The Nusselt number is defined as the ratio of convective heat transfer to conductive heat transfer in a fluid and can be related to the heat transfer coefficient (h), hydraulic diameter (D), and thermal conductivity (k) as follows: \( Nu = \frac{hD}{k} \) For a square channel with constant wall temperature, the Nusselt number can be approximated as: \( Nu = 8.23 \) We can rearrange the Nusselt number formula and find the heat transfer coefficient (h): \( h = \frac{Nu \times k}{D} = \frac{8.23 \times k}{h} \) Next, we find the rate of heat transfer using the heat transfer coefficient: \( q = hA\Delta T_{\mathrm{lm}^{-}} \) Since we are assuming there is no change in \(\Delta T_{\mathrm{lm}^{-}}\), and the surface area (A) of the channel remains constant, the change in the rate of heat transfer can be calculated as: \(\Delta q = h_{\mathrm{new}}A\Delta T_{\mathrm{lm}^{-}} - hA\Delta T_{\mathrm{lm}^{-}} \)

Find the change in the rate of heat transfer

To determine the change in the rate of heat transfer, we will need to find the new heat transfer coefficient (\( h_{\mathrm{new}} \)).
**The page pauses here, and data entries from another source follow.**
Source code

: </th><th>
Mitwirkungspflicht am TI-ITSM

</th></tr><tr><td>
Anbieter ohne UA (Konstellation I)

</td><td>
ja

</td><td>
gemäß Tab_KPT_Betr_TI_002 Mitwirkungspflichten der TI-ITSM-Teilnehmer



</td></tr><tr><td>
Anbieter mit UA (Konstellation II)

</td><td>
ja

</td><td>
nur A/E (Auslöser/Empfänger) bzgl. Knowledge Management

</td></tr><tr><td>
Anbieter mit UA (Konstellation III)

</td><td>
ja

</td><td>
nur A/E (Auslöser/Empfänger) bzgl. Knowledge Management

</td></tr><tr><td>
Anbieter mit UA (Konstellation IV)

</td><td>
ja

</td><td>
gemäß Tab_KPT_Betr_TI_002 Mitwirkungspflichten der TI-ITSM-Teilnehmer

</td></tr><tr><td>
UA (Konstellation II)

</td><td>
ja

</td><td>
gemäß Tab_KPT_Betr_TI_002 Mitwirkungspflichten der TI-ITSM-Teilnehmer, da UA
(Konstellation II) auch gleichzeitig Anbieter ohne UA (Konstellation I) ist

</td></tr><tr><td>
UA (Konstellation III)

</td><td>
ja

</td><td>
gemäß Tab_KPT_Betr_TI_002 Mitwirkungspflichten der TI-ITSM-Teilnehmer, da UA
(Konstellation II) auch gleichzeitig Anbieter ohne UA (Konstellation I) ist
Since the Nusselt number depends on the mean velocity: \( Nu_{\mathrm{new}} \propto \frac{1}{\sqrt{Q_{\mathrm{new}}}} \) Solving for the new heat transfer coefficient: \( h_{\mathrm{new}} = \frac{Nu_{\mathrm{new}} \times k}{D} = \frac{\frac{Nu \times \sqrt{Q}}{\sqrt{Q_{\mathrm{new}}}} \times k}{D} = \frac{8.23 \times k \times \sqrt{Q}}{\sqrt{2Q} \times D} \) Now, calculate the change in the rate of heat transfer: \(\Delta q = \left( \frac{8.23 \times k \times \sqrt{Q}}{\sqrt{2Q} \times D} \right) A\Delta T_{\mathrm{lm}^{-}} - \frac{8.23 \times k}{D} A\Delta T_{\mathrm{lm}^{-}}\) Thus, we have determined the change in the pressure drop and the change in the rate of heat transfer when the mean velocity of the fluid is doubled in a square channel.